Transylvania University has a long, rich history of scholarship, but until recently you couldn’t stand in one spot and see the professors’ published works laid out in front of you.
As of this month, articles, poems and other writings of Transylvania scholars published in journals and magazines in the last three years are on display in the university’s library — from Maurice Manning’s poem “An Orchard at the Bottom of a Hill” in Time magazine to Jessie Brown’s “Expanding the Frontiers of Non-Aqueous Transuranic Molecular Chemistry” in Actinide Research Quarterly.

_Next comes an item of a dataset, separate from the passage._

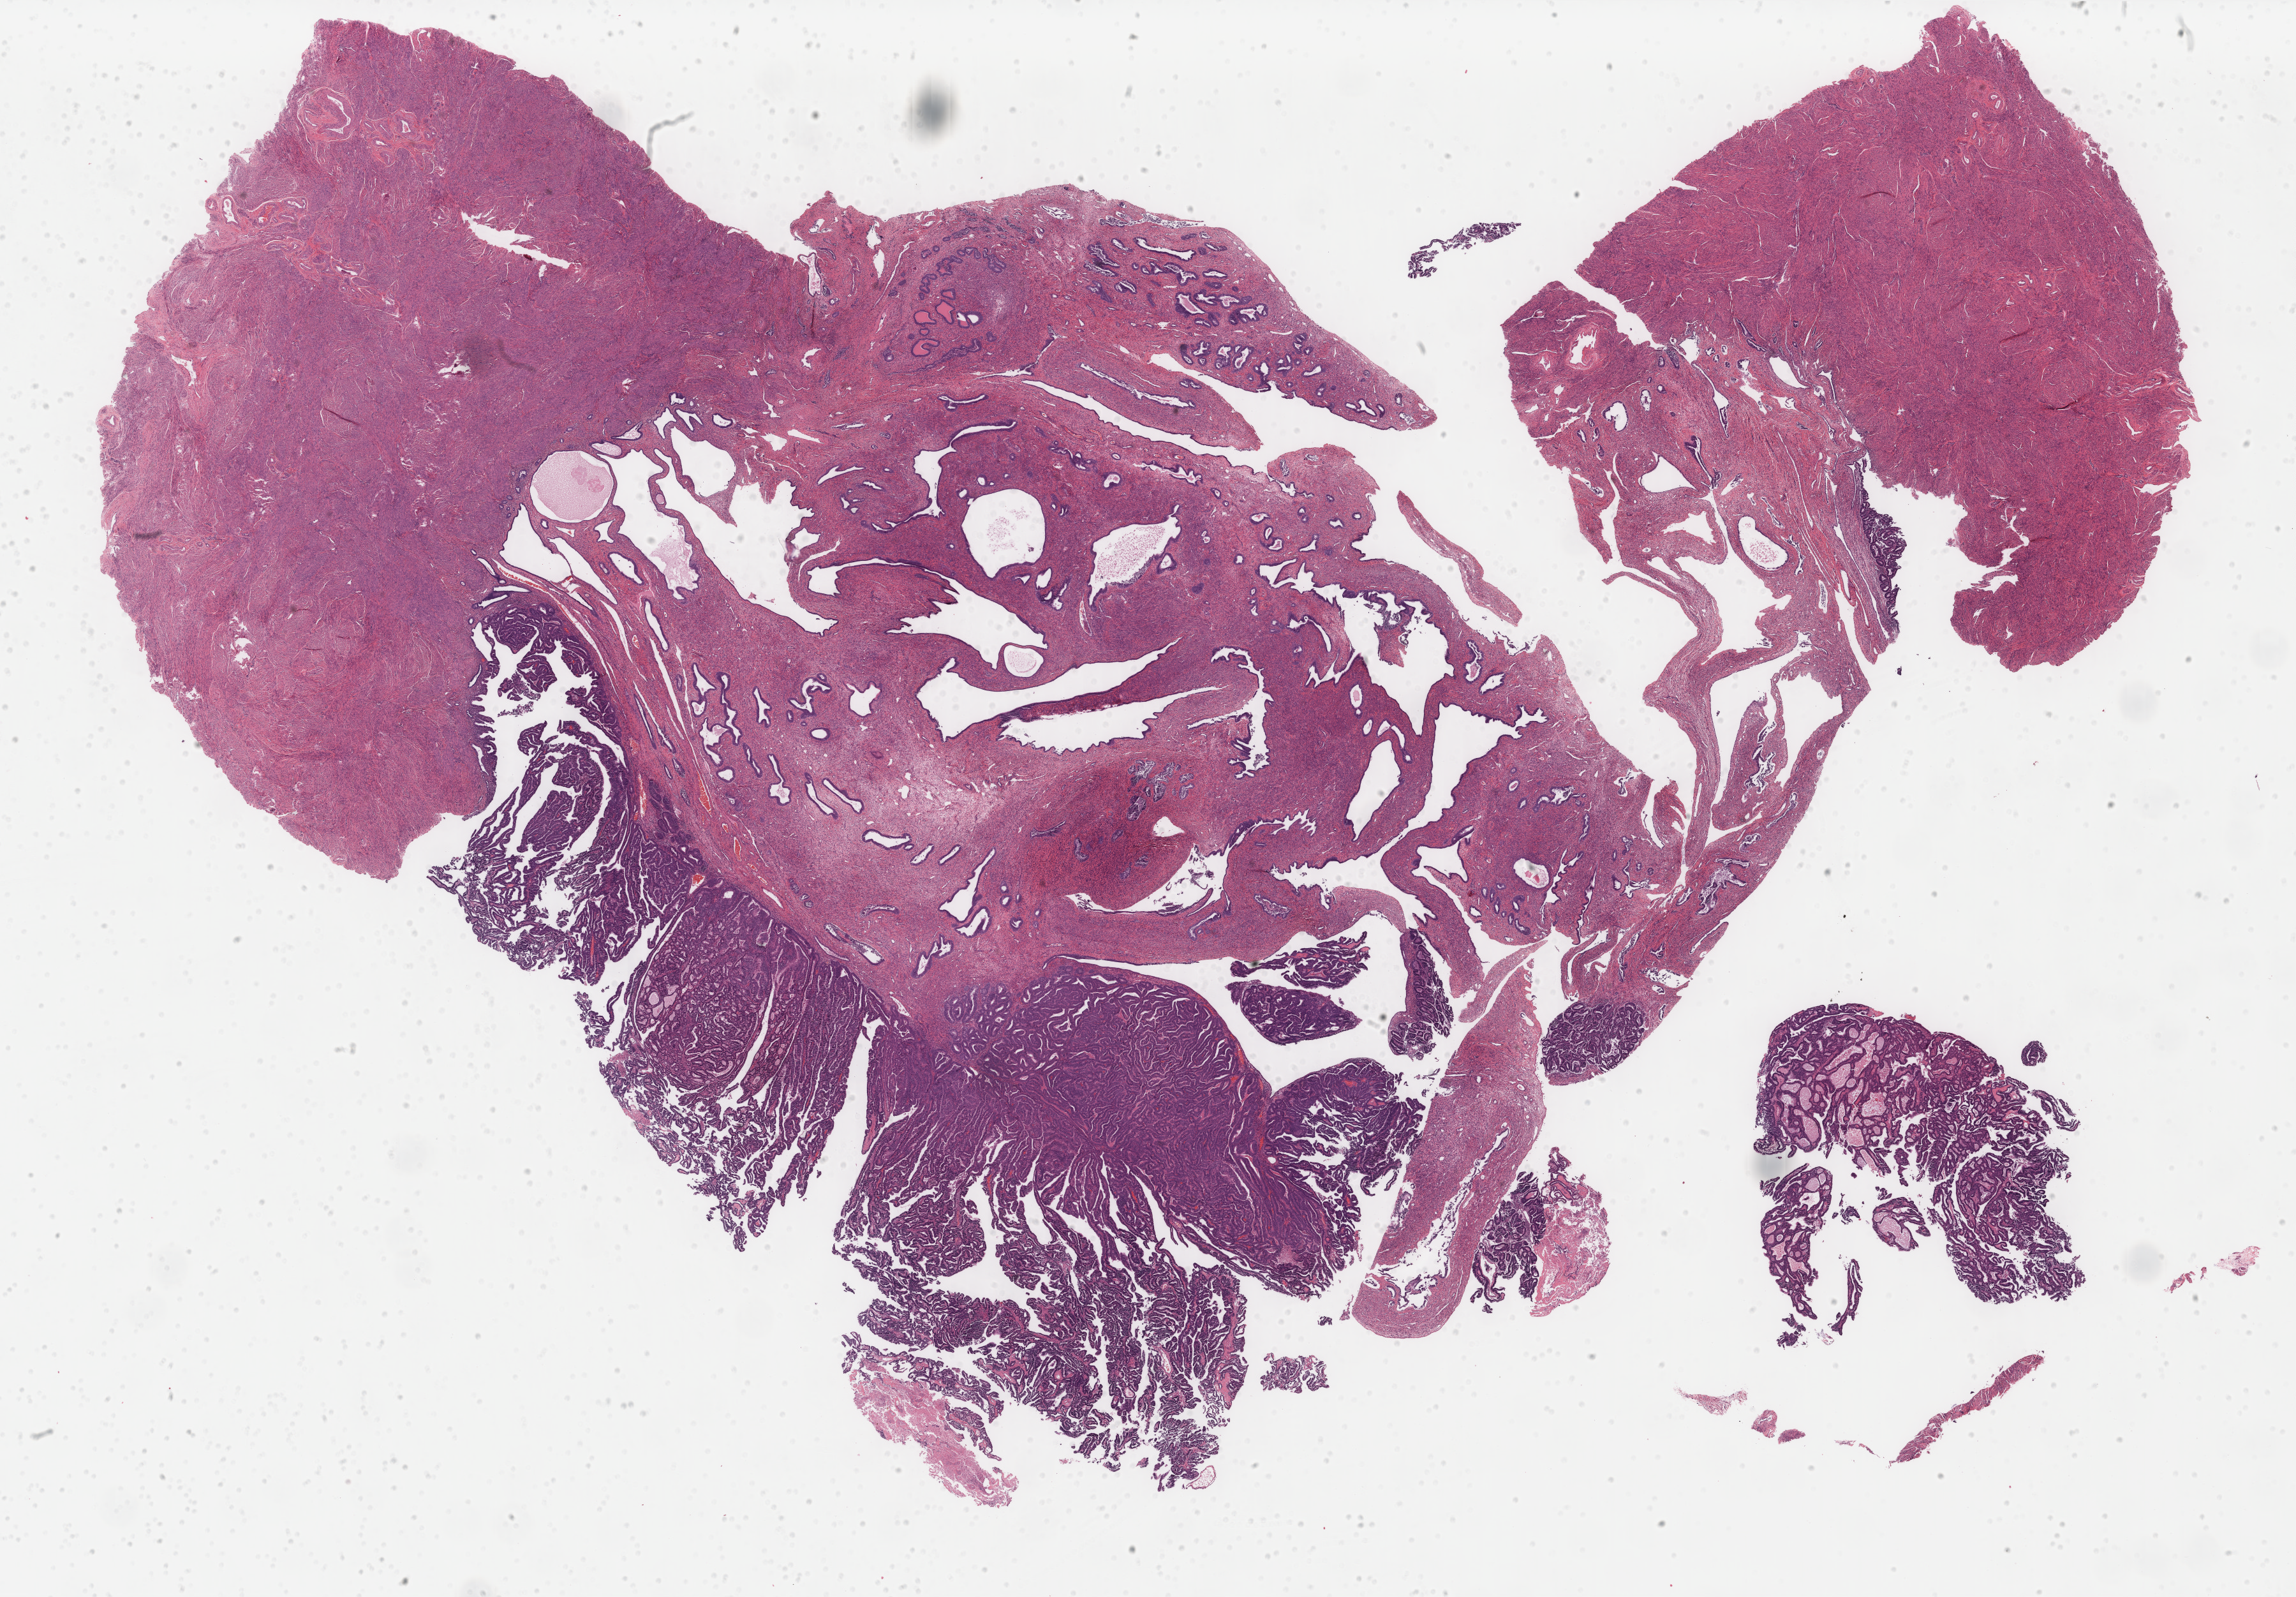
Digitized H&E tissue section (whole slide) — shown as a low-resolution overview of the whole scanned area (about 28.6 x 19.9 mm). FFPE section. Primary tumour sample from the uterus. Patient: female, age at initial diagnosis 72 years. Histologic grade: G3 (poorly differentiated).
* FIGO stage: IVB
* histologic diagnosis: Serous cystadenocarcinoma, NOS (endometrium)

The J. Douglas Gay Jr./Frances Carrick Thomas Library already linked to the works written by Transylvania scholars online, in addition to setting aside shelves for books containing their writings. Books, though, are easier to browse on a shelf because of the information on the spines — something you don’t get from printed-out articles in slim, plastic folders, which now have the space to be laid out faceup on shelves that became available because of a reduction in the number of paper periodicals.

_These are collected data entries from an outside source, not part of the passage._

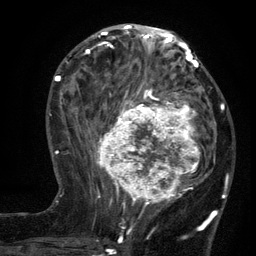
Breast MRI (dynamic contrast-enhanced), one axial slice; slice 52 of 134 in the series (ordered by position); cropped to one breast; dynamic contrast-enhanced series, time point 2 of 6 at this slice position (early post-contrast); 3 T; TE 2.7 ms, TR 5.5 ms; 1.2 mm slice thickness; 256 × 256 image matrix. Female patient.
Structures marked on this image (semi-automatic segmentation, software-assisted and operator-edited):
- enhancing-tissue mask used for the functional tumour volume (all voxels passing the contrast-enhancement thresholds inside the analysis volume; usually the tumour): bounding box [x1, y1, x2, y2] px = [96, 95, 210, 210]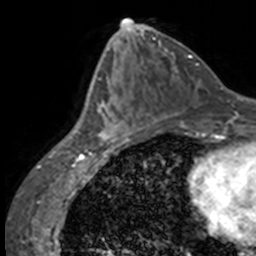
Breast MRI, one axial slice; slice 68 of 160 in the series (ordered by position); cropped to one breast; dynamic contrast-enhanced series, time point 2 of 7 at this slice position (early post-contrast); 3 T; TE 1.7 ms, TR 4 ms; 1 mm slice thickness; 256 × 256 image matrix. Female patient.
Structures marked on this image (semi-automatic segmentation, software-assisted and operator-edited):
- enhancing-tissue mask used for the functional tumour volume (all voxels passing the contrast-enhancement thresholds inside the analysis volume; usually the tumour): box from (x=89, y=66) to (x=137, y=147) px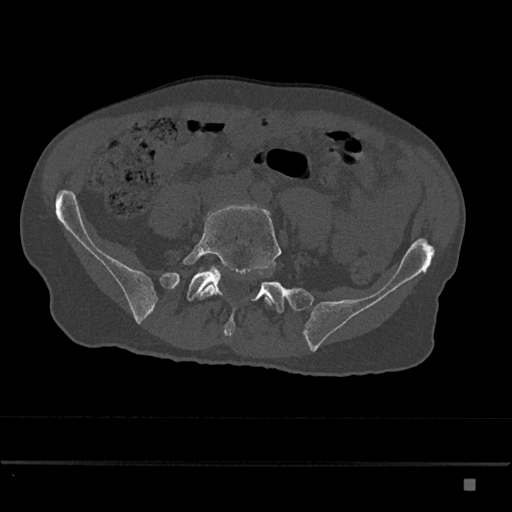
CT including the spine, one axial slice; slice 261 of 797 in the series (ordered by position); 120 kVp; bone window (W 1800 / L 400 HU); 0.5 mm slice thickness; 512 × 512 image matrix, field of view 390 × 390 mm. Patient: male, 72 years. From the clinical record (not read from this slice): primary cancer: prostate.
Outlined on this slice (semi-automatically segmented with operator editing):
- L5 vertebra: box from (x=183, y=206) to (x=282, y=306) px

Director of the Library Susan Brown said she had been bothered that the articles hadn’t been on display, because they represent such a large portion of the school’s scholarly work.

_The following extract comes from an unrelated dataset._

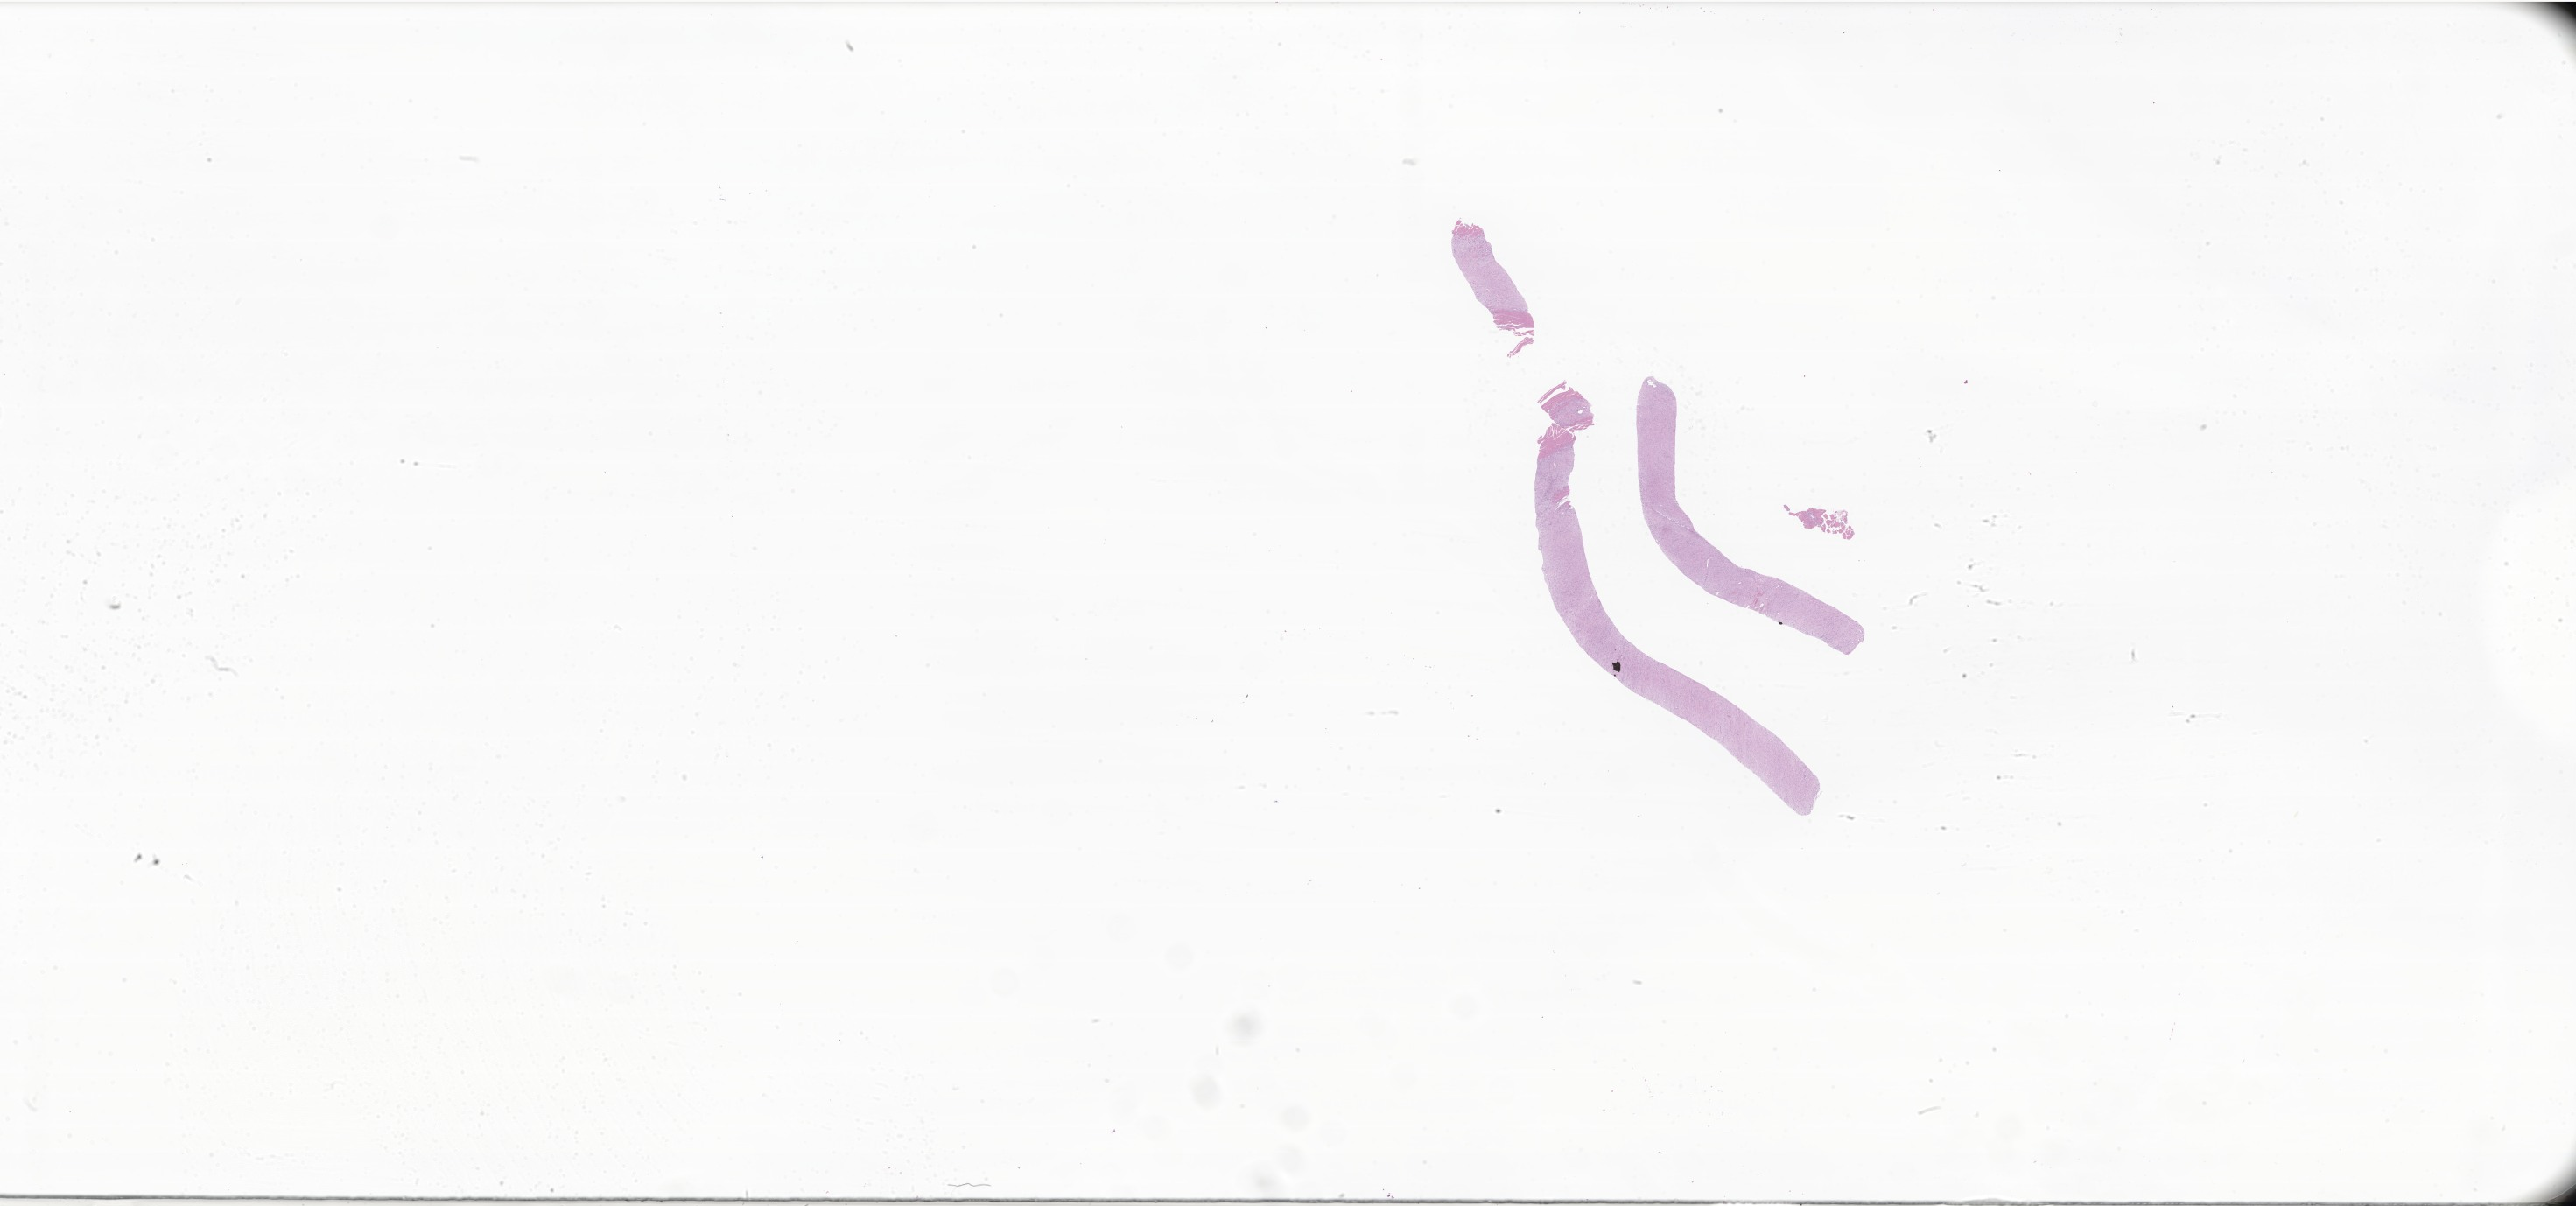
Digitized H&E-stained section of tumor tissue from the soft tissue of lower extremity, low-resolution overview of the scanned area, about 49.6 x 23.2 mm. Male patient, age 209 months (17 years 5 months).
Specimen: FFPE section.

Now library visitors will “know what kind of scholarship the faculty, staff and students of Transylvania are creating for the world,” Brown said. “This is part of the influence that we have.”
Also, because students go through a similar process with their own coursework — write a paper, submit, get a response, rewrite, resubmit — they can relate to their professors’ final works on display, Brown said. “It helps to inspire students.”